5. Surgical Excision
Complete excision is considered when:
- There is diagnostic uncertainty.
- The lesion is rapidly enlarging.
- Patient desires definitive removal for cosmetic reasons.
Standard excision with 2–3 mm margins provides both treatment and definitive histology.
6. Lifestyle & Sun‑Protection Measures
- Daily broad‑spectrum sunscreen (SPF 30 or higher).
- Protective clothing, hats, and sunglasses.
- Avoid intentional tanning and minimize peak‑hour UV exposure.
Living with Jadassohn–Lewandowski Nevus
Even though the condition is benign, the presence of a noticeable mole can affect confidence. Practical tips for day‑to‑day management include:
- Skin self‑examination: Use a mirror or partner to regularly check the lesion for changes.

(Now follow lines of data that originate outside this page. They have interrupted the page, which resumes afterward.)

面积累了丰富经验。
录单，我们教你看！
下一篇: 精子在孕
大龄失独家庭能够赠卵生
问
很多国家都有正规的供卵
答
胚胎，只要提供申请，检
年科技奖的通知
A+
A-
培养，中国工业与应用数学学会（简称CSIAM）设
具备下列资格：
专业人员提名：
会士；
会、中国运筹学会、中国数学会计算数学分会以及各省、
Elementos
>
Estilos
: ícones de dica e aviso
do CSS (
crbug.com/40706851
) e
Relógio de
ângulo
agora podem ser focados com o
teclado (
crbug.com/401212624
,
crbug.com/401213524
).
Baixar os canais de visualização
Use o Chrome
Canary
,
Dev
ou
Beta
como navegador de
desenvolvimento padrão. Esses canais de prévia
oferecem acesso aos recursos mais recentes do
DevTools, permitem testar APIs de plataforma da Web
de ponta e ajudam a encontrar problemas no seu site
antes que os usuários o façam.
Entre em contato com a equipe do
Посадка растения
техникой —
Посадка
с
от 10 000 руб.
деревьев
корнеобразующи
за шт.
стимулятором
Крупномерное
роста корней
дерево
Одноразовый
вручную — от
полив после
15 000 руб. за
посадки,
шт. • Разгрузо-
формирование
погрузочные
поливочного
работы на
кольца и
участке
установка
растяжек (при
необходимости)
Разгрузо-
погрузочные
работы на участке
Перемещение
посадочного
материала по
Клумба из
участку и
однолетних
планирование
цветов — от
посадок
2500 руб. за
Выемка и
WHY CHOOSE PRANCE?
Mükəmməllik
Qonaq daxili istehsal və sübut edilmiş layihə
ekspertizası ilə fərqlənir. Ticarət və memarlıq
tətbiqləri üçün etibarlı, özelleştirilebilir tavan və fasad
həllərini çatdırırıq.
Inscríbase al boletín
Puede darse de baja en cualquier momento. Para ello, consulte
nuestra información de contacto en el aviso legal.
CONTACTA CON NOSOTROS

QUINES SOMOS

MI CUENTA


- Photographic monitoring: Take high‑resolution photos every 6 months; compare for size or color shift.
- Moisturize: Apply fragrance‑free moisturizers to prevent cracking of a verrucous surface.
- Itch control: Over‑the‑counter hydrocortisone 1% or antihistamine tablets at night if itching disrupts sleep.

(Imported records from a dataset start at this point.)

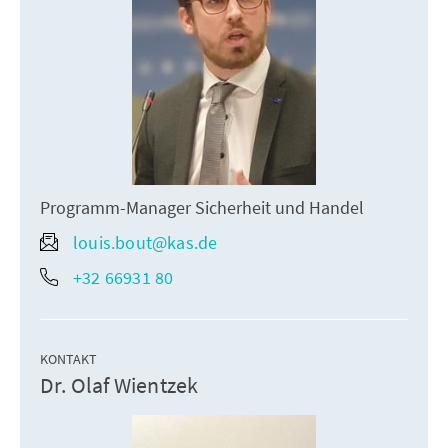
Programm-Manager Sicherheit und Handel
louis.bout@kas.de
+32 66931 80
KONTAKT
Dr. Olaf Wientzek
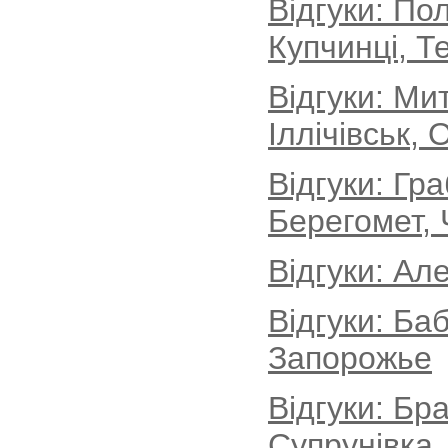
Відгуки: По
Купчинці, Т
Відгуки: М
Іллічівськ, 
Відгуки: Гр
Берегомет, 
Відгуки: Ал
Відгуки: Ба
Запорожье
Відгуки: Бр
Супрунівка,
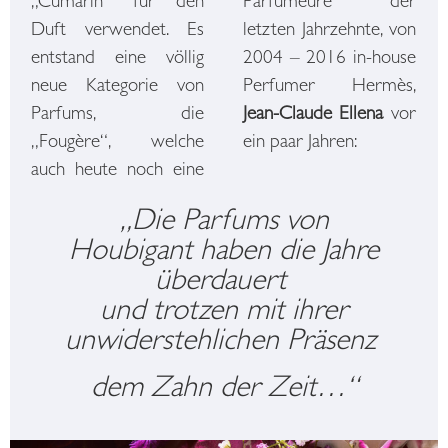
„Cumarin“ für den
Parfumeure der
Duft verwendet. Es
letzten Jahrzehnte, von
entstand eine völlig
2004 – 2016 in-house
neue Kategorie von
Perfumer Hermès,
Parfums, die
Jean-Claude Ellena
vor
„Fougère“, welche
ein paar Jahren:
auch heute noch eine
„Die Parfums von
Houbigant haben die Jahre
überdauert
und trotzen mit ihrer
unwiderstehlichen Präsenz
dem Zahn der Zeit…“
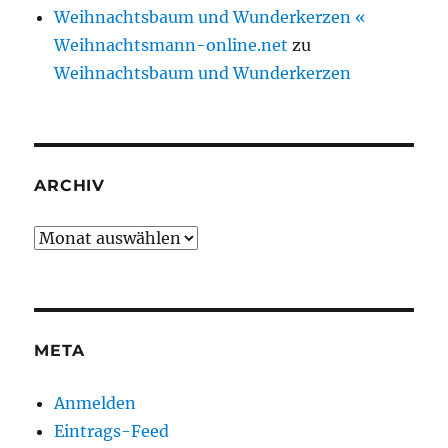
Weihnachtsbaum und Wunderkerzen «
Weihnachtsmann-online.net
zu
Weihnachtsbaum und Wunderkerzen
ARCHIV
Archiv
META
Anmelden
Eintrags-Feed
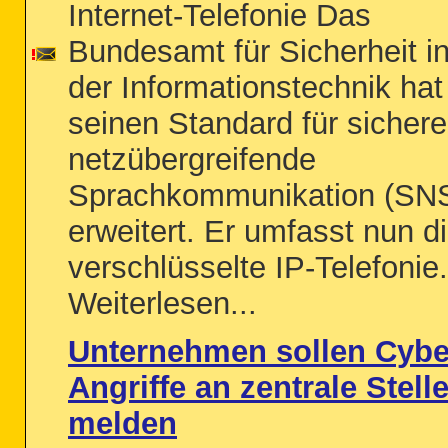
Internet-Telefonie Das
Bundesamt für Sicherheit i
der Informationstechnik hat
seinen Standard für sichere
netzübergreifende
Sprachkommunikation (SN
erweitert. Er umfasst nun d
verschlüsselte IP-Telefonie.
Weiterlesen...
Unternehmen sollen Cybe
Angriffe an zentrale Stell
melden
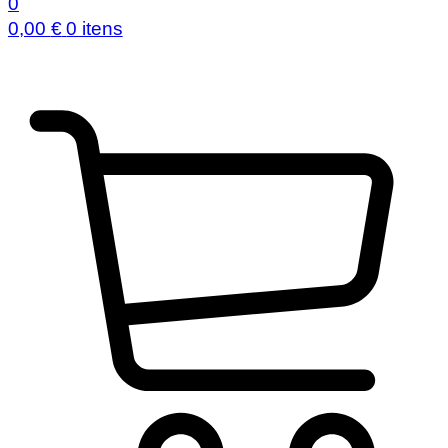
0
0,00
€
0 itens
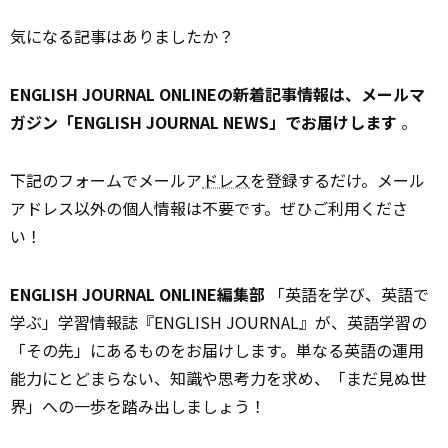
気になる記事はありましたか？
ENGLISH JOURNAL ONLINEの新着記事情報は、メールマ
ガジン「ENGLISH JOURNAL NEWS」でお届けします
。
下記のフォームでメールア
ドレス
を登録するだけ。メール
アドレス以外の個人情報は不要です。ぜひご利用くださ
い！
ENGLISH JOURNAL ONLINE編集部
「英語を学び、英語で
学ぶ」学習情報誌『ENGLISH JOURNAL』が、英語学習の
「その先」にあるものをお届けします。単なる英語の運用
能力にとどまらない、知識や思考力を求め、「まだ見ぬ世
界」への一歩を踏み出しましょう！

- Psychological support: If the nevus causes anxiety or self‑esteem issues, counseling or support groups can be helpful.
Prevention
Since JL nevus cannot be completely prevented, focus on strategies that lower the overall risk of new pigmented lesions and potential malignant transformation.
- Consistent use of sunscreen (broad spectrum, SPF 30+), even on cloudy days.

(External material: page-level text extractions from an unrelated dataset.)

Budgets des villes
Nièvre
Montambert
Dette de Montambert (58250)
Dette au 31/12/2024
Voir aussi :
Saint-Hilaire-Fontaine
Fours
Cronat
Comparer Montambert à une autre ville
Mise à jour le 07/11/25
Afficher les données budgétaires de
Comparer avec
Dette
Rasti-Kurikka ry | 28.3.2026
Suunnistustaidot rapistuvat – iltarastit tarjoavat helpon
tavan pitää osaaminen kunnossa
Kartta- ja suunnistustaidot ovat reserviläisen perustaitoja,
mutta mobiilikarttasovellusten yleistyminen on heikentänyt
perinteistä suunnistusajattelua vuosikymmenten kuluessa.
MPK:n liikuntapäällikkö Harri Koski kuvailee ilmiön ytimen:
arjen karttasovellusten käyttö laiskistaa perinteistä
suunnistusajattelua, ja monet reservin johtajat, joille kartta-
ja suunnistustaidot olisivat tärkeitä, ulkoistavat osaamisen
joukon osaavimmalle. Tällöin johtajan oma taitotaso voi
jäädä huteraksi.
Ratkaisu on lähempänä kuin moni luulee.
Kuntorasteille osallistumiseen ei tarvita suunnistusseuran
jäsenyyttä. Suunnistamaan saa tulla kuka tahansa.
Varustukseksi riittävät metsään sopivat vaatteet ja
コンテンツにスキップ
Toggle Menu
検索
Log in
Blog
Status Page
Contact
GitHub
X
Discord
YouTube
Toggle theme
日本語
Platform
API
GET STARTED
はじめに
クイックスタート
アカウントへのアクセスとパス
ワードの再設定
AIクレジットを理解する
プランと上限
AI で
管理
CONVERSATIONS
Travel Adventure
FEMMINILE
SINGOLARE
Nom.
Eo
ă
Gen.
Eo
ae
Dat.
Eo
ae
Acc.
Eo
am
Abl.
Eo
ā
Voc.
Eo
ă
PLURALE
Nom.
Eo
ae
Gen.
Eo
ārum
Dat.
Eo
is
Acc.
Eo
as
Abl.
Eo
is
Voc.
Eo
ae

- Seek shade between 10 am and 4 pm when UV intensity peaks.
- Wear protective clothing and wide‑brimmed hats.
- Avoid tanning beds; they increase melanocytic activity.
- Promptly treat skin injuries; chronic irritation may act as a trigger.
Complications
Although the nevus itself is benign, certain complications can arise if it is neglected:
- Misdiagnosis as melanoma: Leads to unnecessary anxiety or overtreatment.
- Secondary infection: Crusting or bleeding lesions can become colonized by bacteria.
- Cosmetic disfigurement: Hyperpigmentation or hypertrophic scarring after improper removal.
- Rare malignant transformation: Documented cases are exceedingly scarce (<0.01 %); however, any rapid change warrants prompt evaluation.
When to Seek Emergency Care
- Sudden, severe bleeding that does not stop after applying pressure for 10 minutes.
- Rapid expansion of the lesion within days, accompanied by pain.
- Signs of infection: redness spreading beyond the lesion, warmth, pus, fever ≥38 °C (100.4 °F).
- Difficulty breathing or swallowing due to swelling in the neck or throat area (extremely rare but possible with extensive lesions).
Sources: Mayo Clinic. “Skin lesions and moles.”; American Academy of Dermatology. “Nevus (Mole) Diagnosis & Treatment.”; National Cancer Institute. “Melanoma Treatment (PDQ®) – Health Professional Version.”; Cleveland Clinic. “Dermatologic laser therapy.”; Journal of the American Academy of Dermatology, 2022; World Health Organization. “UV radiation and skin cancer.”